29 августа. Шахматово
Один только раз мы ходили очень долго. — Сначала пошли в Казанский собор (там бывали и еще), а потом — по Казанской и Новому переулку — в Исаакиевский. Ветер был сильный и холодный, морозило, было солнце яркое, холодное. Собор обошли вокруг, потом вошли во внутрь. Тихонько пошептались у дверей монашки (это всегда — они собирают в кружки) — и замерли. В соборе почти никого не было. Вас поразила высота, громада, торжество, сумрак. Голос понизили даже. Прошли глубже, встали у колонны, смотрели наверх, где были тонкие нитки лестничных перил. Лестница ведет в купол. Там кружилась, наверное, голова. Вы стали говорить о самоубийстве, о том, как трудно решиться броситься оттуда вниз, что отравиться — легче: есть яд, быстро действующий. Потом ходили по диагонали. Солнце лучилось косо. Отчего Вам тогда хотелось сумрака, пугал Вас рассеянный свет из окон? Он портил собор, портил мысли, что же еще? — …Потом мы сидели на дубовой скамье в противоположной от алтаря части, ближе к Почтамтской. А перед тем ходили весь день. Стало поздно, вышли, опять пошептались монашки. Пошли по Новому и Демидову переулкам, вышли на Сенную. Мне показалось ужасно близко. Вы показали трактир, где сидел Свидригайлов. Вышли к Обуховскому мосту, дошли до самой Палаты. Еще с моста смотрели закат, но Вам уже не хотелось остановиться. Это было в последний paз. Кто-то видел нас. Следующий раз был уже на Моховой, на углу Симеоновского переулка и набережной Фонтанки и на Невском около Глазунова, близ Казанского собора. Это уже лучше и не вспоминать и не напоминать. Это было 29 января, — а уж 7 февраля — полегче. Это было необыкновенно, кажется, очень важно, разумеется, для меня. Для Вас — мимолетность. Но чтобы я когда-нибудь забыл что-нибудь из этого (и Р. Келер[29] и т. д. — подробности Вам знакомые) — для этого нужно что-нибудь совсем необыкновенное, притом того же порядка.
2 сентября[30]
Встретившиеся в сентябре на Фабричной улице были: Богач и Лазарь. Тот, которого звали Богачом, имел тогда в глазах нечто связное и бодрящее. Он был силен, высок и красив лицом.
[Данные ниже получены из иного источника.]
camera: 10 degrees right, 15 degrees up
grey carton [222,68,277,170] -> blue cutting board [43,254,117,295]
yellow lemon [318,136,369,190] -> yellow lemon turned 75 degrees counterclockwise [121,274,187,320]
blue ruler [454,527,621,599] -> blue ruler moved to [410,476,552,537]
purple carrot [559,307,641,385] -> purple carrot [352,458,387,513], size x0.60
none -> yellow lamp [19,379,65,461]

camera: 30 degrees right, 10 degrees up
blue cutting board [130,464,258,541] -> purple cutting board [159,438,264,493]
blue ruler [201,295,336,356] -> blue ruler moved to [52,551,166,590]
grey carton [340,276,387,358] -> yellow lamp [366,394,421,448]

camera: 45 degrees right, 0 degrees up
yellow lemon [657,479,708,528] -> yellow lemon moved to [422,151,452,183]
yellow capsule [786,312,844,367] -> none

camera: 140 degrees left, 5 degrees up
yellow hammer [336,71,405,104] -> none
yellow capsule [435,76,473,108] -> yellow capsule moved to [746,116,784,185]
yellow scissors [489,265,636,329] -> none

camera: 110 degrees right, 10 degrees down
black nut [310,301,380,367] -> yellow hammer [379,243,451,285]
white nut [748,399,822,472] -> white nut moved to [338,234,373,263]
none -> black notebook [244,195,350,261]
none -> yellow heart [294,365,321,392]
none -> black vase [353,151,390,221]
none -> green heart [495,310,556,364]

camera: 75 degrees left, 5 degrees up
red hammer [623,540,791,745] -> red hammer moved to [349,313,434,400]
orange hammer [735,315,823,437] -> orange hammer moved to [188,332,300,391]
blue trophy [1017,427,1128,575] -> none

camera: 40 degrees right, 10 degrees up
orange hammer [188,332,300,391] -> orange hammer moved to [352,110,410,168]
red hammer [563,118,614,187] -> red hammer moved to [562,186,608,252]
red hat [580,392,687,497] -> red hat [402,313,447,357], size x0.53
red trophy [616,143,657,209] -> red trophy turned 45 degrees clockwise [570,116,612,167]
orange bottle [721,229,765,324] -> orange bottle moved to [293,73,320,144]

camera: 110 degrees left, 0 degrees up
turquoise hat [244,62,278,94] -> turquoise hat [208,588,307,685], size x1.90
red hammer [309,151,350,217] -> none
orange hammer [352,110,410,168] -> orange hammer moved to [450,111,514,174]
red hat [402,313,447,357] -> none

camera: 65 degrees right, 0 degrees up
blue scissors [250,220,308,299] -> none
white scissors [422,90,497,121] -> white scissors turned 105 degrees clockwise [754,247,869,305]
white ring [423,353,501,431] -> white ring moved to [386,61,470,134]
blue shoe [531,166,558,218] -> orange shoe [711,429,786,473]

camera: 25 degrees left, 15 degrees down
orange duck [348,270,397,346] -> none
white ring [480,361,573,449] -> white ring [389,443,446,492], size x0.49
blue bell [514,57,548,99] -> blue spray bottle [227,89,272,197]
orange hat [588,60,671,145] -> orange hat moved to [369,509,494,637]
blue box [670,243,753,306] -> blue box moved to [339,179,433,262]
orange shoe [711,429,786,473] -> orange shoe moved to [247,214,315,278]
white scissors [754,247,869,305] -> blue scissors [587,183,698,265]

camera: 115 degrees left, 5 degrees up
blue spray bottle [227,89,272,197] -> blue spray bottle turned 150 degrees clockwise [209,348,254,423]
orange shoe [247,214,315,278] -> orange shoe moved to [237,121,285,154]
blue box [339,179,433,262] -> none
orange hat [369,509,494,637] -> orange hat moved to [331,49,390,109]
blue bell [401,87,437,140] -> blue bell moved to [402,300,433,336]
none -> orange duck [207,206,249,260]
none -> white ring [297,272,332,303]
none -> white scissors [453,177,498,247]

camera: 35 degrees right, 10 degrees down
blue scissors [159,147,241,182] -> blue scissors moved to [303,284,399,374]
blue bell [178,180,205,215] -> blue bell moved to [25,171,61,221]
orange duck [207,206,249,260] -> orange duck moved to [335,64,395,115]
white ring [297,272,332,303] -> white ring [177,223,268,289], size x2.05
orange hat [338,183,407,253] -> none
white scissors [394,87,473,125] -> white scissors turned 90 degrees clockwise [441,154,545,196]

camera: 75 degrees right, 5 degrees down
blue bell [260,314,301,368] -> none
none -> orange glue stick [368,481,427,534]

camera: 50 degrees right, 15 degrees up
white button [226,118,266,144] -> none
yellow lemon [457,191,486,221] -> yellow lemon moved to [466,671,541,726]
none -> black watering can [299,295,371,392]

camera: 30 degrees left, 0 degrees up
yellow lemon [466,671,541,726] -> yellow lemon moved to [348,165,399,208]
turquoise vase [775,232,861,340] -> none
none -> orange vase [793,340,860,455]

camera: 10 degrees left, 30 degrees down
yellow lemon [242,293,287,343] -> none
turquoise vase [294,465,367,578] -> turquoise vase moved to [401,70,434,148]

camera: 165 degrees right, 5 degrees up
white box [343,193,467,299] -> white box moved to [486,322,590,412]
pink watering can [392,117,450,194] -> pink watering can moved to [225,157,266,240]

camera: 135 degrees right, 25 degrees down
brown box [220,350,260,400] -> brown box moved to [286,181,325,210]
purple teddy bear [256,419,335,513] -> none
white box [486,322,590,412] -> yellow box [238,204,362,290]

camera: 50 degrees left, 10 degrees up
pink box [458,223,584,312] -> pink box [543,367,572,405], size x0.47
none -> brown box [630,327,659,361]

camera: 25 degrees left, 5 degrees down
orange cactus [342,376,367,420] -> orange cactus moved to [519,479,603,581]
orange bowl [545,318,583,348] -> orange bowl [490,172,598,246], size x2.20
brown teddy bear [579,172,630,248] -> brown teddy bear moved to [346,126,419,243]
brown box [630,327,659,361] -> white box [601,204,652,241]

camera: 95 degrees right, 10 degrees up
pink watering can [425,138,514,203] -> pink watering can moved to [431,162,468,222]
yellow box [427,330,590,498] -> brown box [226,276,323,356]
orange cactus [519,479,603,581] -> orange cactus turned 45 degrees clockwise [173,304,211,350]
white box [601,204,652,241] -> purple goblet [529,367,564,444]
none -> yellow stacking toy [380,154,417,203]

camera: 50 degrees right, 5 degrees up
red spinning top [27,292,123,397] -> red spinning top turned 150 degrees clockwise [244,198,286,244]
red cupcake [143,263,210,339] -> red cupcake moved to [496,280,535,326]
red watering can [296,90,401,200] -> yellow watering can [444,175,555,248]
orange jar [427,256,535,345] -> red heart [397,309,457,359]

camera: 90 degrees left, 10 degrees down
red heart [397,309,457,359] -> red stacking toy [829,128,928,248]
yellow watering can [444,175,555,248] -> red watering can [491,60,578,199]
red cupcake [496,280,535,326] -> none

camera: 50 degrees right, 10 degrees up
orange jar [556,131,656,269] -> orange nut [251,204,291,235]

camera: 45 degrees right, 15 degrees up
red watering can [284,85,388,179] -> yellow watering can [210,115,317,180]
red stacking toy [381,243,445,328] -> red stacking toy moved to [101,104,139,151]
Лазарь был оборван, пьян и унижен.
Оба смотрели прямо в глаза друг другу. Оба знали одно и то же в прошедшем, но разное — в будущем. Это и соединяло и делило их. Но пока они были заодно и вели богословский разговор о богородице. Лазарь выслушивал догматы — и не спорил, потому что был во всем согласен с Богачом. Это была лучшая минута в его жизни.